The pan-European STOXX 600 index closed up 0.6%, with a rally in automakers, industrial companies and SAP helping the German DAX outperform.

Europe`s broad FTSEurofirst 300 index added 0.64 percent at 1,573.47.

The IMF raised its forecast for global economic growth in 2021 and said the coronavirus-triggered downturn in 2020 would be nearly a full percentage point less severe than expected.

Italy`s FTSE MIB rose 1.2% after Prime Minister Giuseppe Conte handed in his resignation to the head of state, hoping he would be given an opportunity to put together a new coalition and rebuild his parliamentary majority.

The MSCI world equity index, which tracks shares in 49 nations, fell 1.06 points, or 0.16 percent to 667.02.

After a "buy everything" rally over several months supported by money-printing pandemic stimulus packages, near-zero interest rates and the start of COVID-19 vaccination programs, some investors are worried markets may be near "bubble" territory.

They point to rocketing prices of assets such as bitcoin or, on Monday, the soaring stock of short-squeezed videogame retailer Gamestop.

"There is room for some consolidation," said Francois Savary, chief investment officer at Swiss wealth manager Prime Partners.

Investors were watching as the Federal Reserve kicked off its two-day policy meeting.

"Investors don`t expect the Fed to give any reason to think they are getting closer to talking about when they will consider scaling back QE, but nervousness is brewing on Wall Street," said Edward Moya, senior market analyst at OANDA in New York.

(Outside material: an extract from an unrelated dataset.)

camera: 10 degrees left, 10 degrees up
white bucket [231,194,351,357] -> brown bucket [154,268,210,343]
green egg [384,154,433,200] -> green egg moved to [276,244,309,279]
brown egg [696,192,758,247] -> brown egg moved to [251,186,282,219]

Mounting coronavirus cases and uncertainty over the timing and size of fiscal stimulus also tempered sentiment.

Disagreements have meant months of indecision in the United States, where new cases have been above 175,000 a day and millions of people are out of work.

Democrats in the U.S. Senate will act alone to approve a fresh round of stimulus if Republicans do not support the measure, Majority Leader Chuck Schumer said.

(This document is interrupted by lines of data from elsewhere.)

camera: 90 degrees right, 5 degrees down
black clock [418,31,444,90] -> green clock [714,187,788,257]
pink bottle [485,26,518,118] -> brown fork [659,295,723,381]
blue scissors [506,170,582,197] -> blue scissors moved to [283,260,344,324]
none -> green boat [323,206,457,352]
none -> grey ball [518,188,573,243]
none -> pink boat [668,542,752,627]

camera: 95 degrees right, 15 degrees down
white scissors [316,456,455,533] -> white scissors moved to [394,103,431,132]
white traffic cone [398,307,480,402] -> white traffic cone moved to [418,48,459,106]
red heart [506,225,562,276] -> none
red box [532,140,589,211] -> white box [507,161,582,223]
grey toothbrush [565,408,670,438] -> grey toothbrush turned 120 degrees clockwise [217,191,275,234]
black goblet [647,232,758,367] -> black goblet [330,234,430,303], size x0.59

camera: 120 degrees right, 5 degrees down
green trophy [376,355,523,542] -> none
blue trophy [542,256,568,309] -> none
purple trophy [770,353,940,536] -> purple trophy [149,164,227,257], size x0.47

U.S. Treasury yields were narrowly mixed in choppy trading, after hitting three-week lows on the long end of the curve, as investors remained cautious about the size of a U.S. stimulus package and the slow global roll-out of coronavirus vaccines.

Benchmark 10-year notes last fell 1/32 in price to yield 1.0414%, from 1.04% late on Monday.

The dollar index, which tracks the greenback versus a basket of six currencies, fell 0.226 points, or 0.25 percent, to 90.165.

MSCI`s broadest index of Asia-Pacific shares outside Japan fell 11.47 points or 1.58% in Asia overnight. South Korea and Hong Kong topped losers, each falling more than 2%. The sell-off also caused Japanese stocks to slip 1% and Chinese blue-chips to tumble 2%, their biggest one-day loss since Sept. 9.

All had touched milestone highs earlier this month.

Gold prices edged lower. Spot gold fell $-5.4215, or -0.29 percent, to $1,849.57 an ounce. U.S. gold futures settled down 0.2% at $1,850.90.

U.S. crude oil futures settled at $52.61 a barrel, down 16 cents or 0.30%. Brent crude futures settled at $55.91 a barrel, up 3 cents or 0.05%.